What this exercise requires is a verbatim reproduction of the data below.
-- EXERCISE INPUTS follows --
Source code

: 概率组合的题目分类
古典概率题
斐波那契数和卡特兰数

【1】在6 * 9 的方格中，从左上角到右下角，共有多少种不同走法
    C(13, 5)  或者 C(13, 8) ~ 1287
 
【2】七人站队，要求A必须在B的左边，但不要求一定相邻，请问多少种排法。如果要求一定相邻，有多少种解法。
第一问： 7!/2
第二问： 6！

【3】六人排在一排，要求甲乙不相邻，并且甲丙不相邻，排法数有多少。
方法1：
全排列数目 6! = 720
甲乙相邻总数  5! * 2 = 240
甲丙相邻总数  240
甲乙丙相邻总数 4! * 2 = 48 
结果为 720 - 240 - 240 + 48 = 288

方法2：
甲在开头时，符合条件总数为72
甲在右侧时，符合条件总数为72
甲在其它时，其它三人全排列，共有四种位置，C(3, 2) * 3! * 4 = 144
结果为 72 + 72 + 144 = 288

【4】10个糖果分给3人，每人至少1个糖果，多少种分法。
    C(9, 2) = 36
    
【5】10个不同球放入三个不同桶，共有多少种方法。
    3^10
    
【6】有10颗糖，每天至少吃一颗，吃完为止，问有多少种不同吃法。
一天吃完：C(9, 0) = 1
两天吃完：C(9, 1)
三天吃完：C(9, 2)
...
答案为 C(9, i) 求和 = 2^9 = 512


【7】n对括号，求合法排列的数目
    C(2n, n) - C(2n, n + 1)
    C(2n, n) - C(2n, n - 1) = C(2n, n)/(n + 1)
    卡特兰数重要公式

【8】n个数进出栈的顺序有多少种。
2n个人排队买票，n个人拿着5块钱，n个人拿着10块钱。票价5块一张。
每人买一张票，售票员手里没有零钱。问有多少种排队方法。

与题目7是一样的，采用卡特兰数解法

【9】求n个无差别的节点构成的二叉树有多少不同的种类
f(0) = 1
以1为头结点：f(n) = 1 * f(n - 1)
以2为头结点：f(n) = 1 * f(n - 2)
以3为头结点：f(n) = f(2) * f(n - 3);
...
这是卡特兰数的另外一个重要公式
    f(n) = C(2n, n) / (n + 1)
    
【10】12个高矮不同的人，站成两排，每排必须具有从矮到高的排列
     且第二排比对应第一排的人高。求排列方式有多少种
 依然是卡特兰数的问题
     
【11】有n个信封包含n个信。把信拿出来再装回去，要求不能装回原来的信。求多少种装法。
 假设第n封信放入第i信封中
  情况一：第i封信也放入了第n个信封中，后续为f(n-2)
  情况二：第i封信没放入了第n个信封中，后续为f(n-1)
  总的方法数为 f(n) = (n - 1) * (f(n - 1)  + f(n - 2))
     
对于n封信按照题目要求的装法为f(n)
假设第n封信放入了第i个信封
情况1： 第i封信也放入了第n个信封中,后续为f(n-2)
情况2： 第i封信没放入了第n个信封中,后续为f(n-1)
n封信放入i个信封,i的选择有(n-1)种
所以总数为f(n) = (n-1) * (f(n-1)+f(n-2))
-- EXERCISE INPUTS concluded --
# [EXERCISE SOLUTION]
Source code

: 概率组合的题目分类
古典概率题
斐波那契数和卡特兰数

【1】在6 * 9 的方格中，从左上角到右下角，共有多少种不同走法
    C(13, 5)  或者 C(13, 8) ~ 1287
 
【2】七人站队，要求A必须在B的左边，但不要求一定相邻，请问多少种排法。如果要求一定相邻，有多少种解法。
第一问： 7!/2
第二问： 6！

【3】六人排在一排，要求甲乙不相邻，并且甲丙不相邻，排法数有多少。
方法1：
全排列数目 6! = 720
甲乙相邻总数  5! * 2 = 240
甲丙相邻总数  240
甲乙丙相邻总数 4! * 2 = 48 
结果为 720 - 240 - 240 + 48 = 288

方法2：
甲在开头时，符合条件总数为72
甲在右侧时，符合条件总数为72
甲在其它时，其它三人全排列，共有四种位置，C(3, 2) * 3! * 4 = 144
结果为 72 + 72 + 144 = 288

【4】10个糖果分给3人，每人至少1个糖果，多少种分法。
    C(9, 2) = 36
    
【5】10个不同球放入三个不同桶，共有多少种方法。
    3^10
    
【6】有10颗糖，每天至少吃一颗，吃完为止，问有多少种不同吃法。
一天吃完：C(9, 0) = 1
两天吃完：C(9, 1)
三天吃完：C(9, 2)
...
答案为 C(9, i) 求和 = 2^9 = 512


【7】n对括号，求合法排列的数目
    C(2n, n) - C(2n, n + 1)
    C(2n, n) - C(2n, n - 1) = C(2n, n)/(n + 1)
    卡特兰数重要公式

【8】n个数进出栈的顺序有多少种。
2n个人排队买票，n个人拿着5块钱，n个人拿着10块钱。票价5块一张。
每人买一张票，售票员手里没有零钱。问有多少种排队方法。

与题目7是一样的，采用卡特兰数解法

【9】求n个无差别的节点构成的二叉树有多少不同的种类
f(0) = 1
以1为头结点：f(n) = 1 * f(n - 1)
以2为头结点：f(n) = 1 * f(n - 2)
以3为头结点：f(n) = f(2) * f(n - 3);
...
这是卡特兰数的另外一个重要公式
    f(n) = C(2n, n) / (n + 1)
    
【10】12个高矮不同的人，站成两排，每排必须具有从矮到高的排列
     且第二排比对应第一排的人高。求排列方式有多少种
 依然是卡特兰数的问题
     
【11】有n个信封包含n个信。把信拿出来再装回去，要求不能装回原来的信。求多少种装法。
 假设第n封信放入第i信封中
  情况一：第i封信也放入了第n个信封中，后续为f(n-2)
  情况二：第i封信没放入了第n个信封中，后续为f(n-1)
  总的方法数为 f(n) = (n - 1) * (f(n - 1)  + f(n - 2))
     
对于n封信按照题目要求的装法为f(n)
假设第n封信放入了第i个信封
情况1： 第i封信也放入了第n个信封中,后续为f(n-2)
情况2： 第i封信没放入了第n个信封中,后续为f(n-1)
n封信放入i个信封,i的选择有(n-1)种
所以总数为f(n) = (n-1) * (f(n-1)+f(n-2))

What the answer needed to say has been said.